Courtesy of Katia Savchuk

“Not yet,” I would say.

“It’s like our roles are reversed,” she joked.

By July, when I was attempting my mom’s breaded cauliflower recipe, I realized she had begun asking for forgiveness rather than permission. Bread and fresh produce dropped off her weekly shopping list, and she confessed she and her 84-year-old partner had begun going to the bakery, the local produce shop, and the farmer’s market. They started eating takeout with friends in the park—at a distance, she claimed.

Then, a couple weeks ago, we got into an argument. “Our friends are in their 80s, and the whole family came over to their apartment for a birthday dinner, no masks in sight,” she said. Other friends had posted Facebook photos of extended family get-togethers. She questioned whether my response to the virus had veered into “hysteria.”

I lost my temper. “They’re idiots! If they want to ignore science and put their family in danger, that’s their problem.”

“What kind of life is it when you can’t be physically close? Maybe relationships aren’t worth a grosch to you,” she said, using the Ukrainian slang for “penny.”

That stung. It was torture not to hug my mom, and keeping her and her partner healthy was the reason I was being careful. But in the absence of a national shared reality about the facts of the virus, some complain of skin hunger and wave to grandkids through windows, while others party indoors as if nothing is going on. We are all gaslighting each other. And it’s the virus that doesn’t give a grosch.

It’s getting harder to ignore: I’m ultimately powerless to keep her safe.
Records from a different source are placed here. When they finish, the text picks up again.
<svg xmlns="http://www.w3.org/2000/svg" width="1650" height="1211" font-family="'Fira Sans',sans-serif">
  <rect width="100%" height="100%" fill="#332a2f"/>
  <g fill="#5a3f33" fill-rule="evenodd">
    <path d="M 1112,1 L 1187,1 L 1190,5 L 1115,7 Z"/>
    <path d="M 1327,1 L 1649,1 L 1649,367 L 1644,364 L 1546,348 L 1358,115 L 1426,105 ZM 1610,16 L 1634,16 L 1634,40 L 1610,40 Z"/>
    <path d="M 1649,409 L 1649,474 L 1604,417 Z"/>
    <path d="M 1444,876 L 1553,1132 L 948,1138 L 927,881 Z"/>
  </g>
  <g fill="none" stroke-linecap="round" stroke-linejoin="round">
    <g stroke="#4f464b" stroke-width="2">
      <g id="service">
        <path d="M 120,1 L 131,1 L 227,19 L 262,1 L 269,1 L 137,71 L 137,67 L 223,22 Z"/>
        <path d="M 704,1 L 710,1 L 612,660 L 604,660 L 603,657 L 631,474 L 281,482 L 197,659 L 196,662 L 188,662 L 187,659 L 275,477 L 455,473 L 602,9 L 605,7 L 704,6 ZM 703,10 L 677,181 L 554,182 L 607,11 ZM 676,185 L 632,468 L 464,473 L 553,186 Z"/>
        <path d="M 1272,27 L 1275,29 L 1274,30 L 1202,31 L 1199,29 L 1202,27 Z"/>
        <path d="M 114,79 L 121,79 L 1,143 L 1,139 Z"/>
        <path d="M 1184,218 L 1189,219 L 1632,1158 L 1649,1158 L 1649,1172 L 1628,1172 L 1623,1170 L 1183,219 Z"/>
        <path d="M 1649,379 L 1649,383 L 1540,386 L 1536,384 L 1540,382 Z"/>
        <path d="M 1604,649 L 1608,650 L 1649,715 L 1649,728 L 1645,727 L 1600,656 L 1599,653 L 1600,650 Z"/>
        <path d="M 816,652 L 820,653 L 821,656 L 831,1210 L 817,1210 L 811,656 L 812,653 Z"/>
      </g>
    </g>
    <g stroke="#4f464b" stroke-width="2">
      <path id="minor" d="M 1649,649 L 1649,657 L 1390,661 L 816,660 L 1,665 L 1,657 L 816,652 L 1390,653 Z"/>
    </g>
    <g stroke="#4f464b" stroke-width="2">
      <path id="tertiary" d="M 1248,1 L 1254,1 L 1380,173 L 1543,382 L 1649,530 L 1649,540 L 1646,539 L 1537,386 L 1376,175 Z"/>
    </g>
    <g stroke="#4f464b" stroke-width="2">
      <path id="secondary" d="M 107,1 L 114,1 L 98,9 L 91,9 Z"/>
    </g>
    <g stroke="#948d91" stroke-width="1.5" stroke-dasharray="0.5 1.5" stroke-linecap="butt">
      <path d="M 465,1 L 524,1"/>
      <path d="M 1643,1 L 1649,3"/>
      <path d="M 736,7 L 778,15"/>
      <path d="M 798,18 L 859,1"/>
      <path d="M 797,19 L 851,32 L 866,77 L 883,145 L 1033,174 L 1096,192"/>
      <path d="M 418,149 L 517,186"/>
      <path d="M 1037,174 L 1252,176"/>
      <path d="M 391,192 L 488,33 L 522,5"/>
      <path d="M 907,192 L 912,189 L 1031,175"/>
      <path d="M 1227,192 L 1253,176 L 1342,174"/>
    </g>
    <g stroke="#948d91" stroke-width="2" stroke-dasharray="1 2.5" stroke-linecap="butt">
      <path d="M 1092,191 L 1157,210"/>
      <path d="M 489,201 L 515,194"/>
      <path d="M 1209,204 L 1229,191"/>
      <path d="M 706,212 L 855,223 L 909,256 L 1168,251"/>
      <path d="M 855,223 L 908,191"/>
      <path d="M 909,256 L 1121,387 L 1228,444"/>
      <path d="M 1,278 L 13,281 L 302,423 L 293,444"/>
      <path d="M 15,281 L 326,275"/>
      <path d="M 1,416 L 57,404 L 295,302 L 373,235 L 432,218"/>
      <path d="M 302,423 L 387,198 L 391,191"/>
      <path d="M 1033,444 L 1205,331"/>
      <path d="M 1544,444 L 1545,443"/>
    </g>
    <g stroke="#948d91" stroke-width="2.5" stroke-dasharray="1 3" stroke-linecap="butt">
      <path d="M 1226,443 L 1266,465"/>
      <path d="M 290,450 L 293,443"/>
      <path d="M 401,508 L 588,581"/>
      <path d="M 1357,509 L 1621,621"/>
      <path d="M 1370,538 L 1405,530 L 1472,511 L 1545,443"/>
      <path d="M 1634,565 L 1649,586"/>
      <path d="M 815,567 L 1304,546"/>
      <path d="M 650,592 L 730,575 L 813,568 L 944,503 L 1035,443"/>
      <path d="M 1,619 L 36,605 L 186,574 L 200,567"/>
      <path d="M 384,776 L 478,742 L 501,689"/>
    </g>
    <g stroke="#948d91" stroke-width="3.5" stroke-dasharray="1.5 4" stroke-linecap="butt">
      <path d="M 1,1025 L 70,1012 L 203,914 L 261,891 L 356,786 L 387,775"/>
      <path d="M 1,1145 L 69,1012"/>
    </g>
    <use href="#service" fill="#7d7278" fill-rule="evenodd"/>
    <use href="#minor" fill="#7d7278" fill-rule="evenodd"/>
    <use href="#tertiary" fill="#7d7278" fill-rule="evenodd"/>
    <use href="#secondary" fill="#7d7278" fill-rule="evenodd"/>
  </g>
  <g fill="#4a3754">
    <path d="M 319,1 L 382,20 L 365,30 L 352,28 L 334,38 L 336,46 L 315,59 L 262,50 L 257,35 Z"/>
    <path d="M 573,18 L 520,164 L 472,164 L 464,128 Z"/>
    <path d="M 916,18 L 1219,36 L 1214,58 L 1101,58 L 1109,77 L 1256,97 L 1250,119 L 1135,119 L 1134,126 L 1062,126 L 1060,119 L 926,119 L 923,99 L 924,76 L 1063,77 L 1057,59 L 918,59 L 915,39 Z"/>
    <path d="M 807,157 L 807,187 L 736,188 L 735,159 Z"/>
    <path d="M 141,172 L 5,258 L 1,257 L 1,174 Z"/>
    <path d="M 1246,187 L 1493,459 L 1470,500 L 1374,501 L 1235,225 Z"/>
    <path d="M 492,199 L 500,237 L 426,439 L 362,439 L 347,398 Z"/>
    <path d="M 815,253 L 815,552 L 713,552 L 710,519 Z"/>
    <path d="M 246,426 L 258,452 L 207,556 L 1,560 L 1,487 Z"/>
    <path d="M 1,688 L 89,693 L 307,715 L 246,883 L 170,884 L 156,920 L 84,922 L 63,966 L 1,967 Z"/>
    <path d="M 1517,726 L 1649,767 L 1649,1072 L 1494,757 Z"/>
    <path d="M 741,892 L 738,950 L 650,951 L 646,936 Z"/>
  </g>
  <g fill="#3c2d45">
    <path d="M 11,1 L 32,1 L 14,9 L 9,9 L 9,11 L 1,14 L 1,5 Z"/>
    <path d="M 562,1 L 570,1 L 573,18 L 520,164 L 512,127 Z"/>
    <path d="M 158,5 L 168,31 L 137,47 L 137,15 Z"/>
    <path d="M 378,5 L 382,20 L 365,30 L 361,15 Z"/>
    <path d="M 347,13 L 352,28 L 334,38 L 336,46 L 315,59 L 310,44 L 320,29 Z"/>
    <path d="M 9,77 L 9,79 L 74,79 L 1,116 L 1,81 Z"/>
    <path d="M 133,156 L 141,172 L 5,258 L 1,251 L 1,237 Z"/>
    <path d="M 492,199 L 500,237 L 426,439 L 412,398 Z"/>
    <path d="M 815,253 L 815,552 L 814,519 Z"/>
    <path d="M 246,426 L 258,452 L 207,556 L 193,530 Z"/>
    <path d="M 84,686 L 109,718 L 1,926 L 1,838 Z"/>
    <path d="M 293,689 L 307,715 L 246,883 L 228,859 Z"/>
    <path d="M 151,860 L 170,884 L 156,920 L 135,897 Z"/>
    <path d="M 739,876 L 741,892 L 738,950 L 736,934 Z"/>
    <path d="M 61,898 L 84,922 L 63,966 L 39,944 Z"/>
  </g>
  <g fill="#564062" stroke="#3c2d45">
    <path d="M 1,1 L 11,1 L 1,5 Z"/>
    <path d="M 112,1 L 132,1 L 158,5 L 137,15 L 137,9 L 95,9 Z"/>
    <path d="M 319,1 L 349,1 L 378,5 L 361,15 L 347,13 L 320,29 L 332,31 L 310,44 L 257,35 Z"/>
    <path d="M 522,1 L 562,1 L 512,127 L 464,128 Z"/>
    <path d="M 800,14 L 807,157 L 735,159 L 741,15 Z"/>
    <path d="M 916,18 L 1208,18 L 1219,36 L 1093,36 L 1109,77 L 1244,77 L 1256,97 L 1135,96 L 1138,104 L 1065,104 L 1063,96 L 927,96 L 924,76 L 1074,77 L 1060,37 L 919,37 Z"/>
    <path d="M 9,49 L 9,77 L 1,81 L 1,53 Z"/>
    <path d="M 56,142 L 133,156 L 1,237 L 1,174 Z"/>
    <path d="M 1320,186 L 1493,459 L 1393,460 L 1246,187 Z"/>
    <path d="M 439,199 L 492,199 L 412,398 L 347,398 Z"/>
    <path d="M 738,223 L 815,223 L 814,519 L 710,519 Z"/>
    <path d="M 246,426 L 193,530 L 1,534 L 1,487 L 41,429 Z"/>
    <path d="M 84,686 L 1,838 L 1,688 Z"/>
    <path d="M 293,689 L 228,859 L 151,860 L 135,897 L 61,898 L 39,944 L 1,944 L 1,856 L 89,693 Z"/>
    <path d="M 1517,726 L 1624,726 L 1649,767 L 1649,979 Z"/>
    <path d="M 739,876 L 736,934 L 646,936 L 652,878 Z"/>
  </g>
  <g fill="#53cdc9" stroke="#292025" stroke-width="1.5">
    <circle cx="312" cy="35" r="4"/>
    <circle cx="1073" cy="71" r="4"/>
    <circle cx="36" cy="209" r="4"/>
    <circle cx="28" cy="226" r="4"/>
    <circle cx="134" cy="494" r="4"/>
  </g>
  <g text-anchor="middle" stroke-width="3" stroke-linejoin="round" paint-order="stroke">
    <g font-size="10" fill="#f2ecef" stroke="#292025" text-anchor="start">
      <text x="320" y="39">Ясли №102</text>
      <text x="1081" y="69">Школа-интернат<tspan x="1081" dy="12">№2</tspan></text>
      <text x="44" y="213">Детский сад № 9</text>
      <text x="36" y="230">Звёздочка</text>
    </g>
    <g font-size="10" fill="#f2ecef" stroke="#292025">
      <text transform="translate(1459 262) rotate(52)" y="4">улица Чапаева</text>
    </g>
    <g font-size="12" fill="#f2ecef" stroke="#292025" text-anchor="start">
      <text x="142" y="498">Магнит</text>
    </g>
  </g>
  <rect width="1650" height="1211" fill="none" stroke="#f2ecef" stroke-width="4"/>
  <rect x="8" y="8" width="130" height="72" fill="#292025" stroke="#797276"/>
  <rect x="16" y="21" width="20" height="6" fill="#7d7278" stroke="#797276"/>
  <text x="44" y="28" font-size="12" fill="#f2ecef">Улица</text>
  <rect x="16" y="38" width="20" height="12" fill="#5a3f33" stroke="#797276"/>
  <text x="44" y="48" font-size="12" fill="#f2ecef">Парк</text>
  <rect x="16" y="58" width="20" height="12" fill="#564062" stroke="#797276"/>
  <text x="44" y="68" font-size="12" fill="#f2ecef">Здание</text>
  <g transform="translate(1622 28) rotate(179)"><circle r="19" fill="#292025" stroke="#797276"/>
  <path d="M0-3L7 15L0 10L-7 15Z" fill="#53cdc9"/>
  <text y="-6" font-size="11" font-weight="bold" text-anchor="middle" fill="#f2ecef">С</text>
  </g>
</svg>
When we made up a few days later, my mom agreed to do her best to follow the rules. “I’m doing it for you,” she said.

As I called my mom yet again recently, this time for her chicken stew recipe, I realized this was about more than comfort cooking. Being isolated from our loved ones can feel like a trial run for a permanent separation, for the inevitable. Until now, it was easier to engage in magical thinking, to act as if the limits on human life didn’t apply in her case. I can barely linger on the thought, but it’s getting harder to ignore: I’m ultimately powerless to keep her safe.

During these days turned upside down, mastering my mother’s recipes has helped me feel closer to her from a distance, and to stomach the low hum of grief we all now live with. I recently started bringing her stuffed cabbage and pickle soup home with me again, but one day I will have to make these dishes without her help. Someday I will pass them on to my own children. For now, I call her and try to get it all down.